Introduction To Programming

Why programs ? Programming is nothing but making the computers think the same way a human thinks. Programs are made for obtaining a specific solution which can even be solved by humans which when solved by us may consume time..

Saturday, February 13, 2010

17

#include< stdio.h >
main()
{
int i=1;
if(++i < 1 && ++i >1)
{
printf("False");
}
printf("%d",i);
}

Output


2


How?


&&   Logical AND operator.
As far as AND operator concerned if both expression true ,it'll return true otherwise false.if first expression is false ,no need of checking the next expression.
In this program ++i < 1 is false (2 < 1, so false). so no need of checking the next expression.++i > 1 will not work. so 'i' will incremented for 1 time.
so i=2.

16

#include< stdio.h >
main()
{
int s=1,r=2;
{
int s;
s=r+4;
}
printf("%d",s);
}


output


1


How?


Though i declare 's' variable for 2 times,there's no error. How?
Block scope( '{ }' ):
if you declare a variable a block ,it's valid for that particular block only.
so
{
int s; //valid for this block
s=r+4;
}
when it come outside of the block, above declared 's' only valid. so s=6 is inside the block and s=1 is outside of the block.
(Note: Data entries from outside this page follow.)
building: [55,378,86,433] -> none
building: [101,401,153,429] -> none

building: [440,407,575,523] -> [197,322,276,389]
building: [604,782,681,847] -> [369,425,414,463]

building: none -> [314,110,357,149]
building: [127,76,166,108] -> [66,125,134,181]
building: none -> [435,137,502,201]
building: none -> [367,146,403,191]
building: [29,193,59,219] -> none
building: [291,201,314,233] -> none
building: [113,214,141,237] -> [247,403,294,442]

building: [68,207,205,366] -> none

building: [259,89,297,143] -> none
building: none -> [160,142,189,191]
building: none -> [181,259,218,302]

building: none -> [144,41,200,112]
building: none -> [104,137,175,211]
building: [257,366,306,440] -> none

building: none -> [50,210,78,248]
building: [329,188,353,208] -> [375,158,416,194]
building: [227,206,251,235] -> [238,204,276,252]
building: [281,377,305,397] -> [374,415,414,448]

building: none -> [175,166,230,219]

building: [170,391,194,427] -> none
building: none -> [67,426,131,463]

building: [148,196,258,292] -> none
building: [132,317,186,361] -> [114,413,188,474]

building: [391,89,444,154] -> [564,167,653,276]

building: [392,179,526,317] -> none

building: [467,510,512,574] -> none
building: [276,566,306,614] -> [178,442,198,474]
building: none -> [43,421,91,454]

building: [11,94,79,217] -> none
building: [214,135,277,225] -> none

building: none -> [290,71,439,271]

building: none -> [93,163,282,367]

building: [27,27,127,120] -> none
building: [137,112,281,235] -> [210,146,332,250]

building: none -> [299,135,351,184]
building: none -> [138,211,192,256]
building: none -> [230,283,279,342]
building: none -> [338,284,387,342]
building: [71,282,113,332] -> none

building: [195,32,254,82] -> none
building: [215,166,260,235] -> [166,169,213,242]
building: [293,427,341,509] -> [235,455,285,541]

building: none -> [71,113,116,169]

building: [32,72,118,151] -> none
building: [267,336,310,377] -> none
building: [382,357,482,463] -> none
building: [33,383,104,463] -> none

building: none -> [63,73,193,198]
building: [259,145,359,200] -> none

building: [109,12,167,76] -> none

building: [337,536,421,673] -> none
To understand clearly consider this program.,
#include < stdio.h >
main()
{
int a=2;
{
int a=3;
printf("%d",a);
}
printf("%d",a);
}

OUTPUT


3   2

15

#include< stdio.h >
#define a 4
main()
{
a++;
printf("%d",a);
}

output


Compilation Error:
Lvalue Required.


How?


#define defines a constant not a variable and also 'a' is replaced with '4' while expanding code.
a++; will be 4++;. we can't increment constant value(4=4+1).
NOTE:constant won't changes its value.
variable can change its value.

14

#include< stdio.h >
#define a (5+2)
main()
{
int c;
c=2*a;
printf("%d",c);
}


Output


14


how?


as said in last post the variable defined using macro is replaced with that constant.
Here c=2*a; will become as c=2*(5+2);
'()' has higher precedence than the '*' so, 5+2 will be added and multiplied to 2.i.e
b=2*7=14;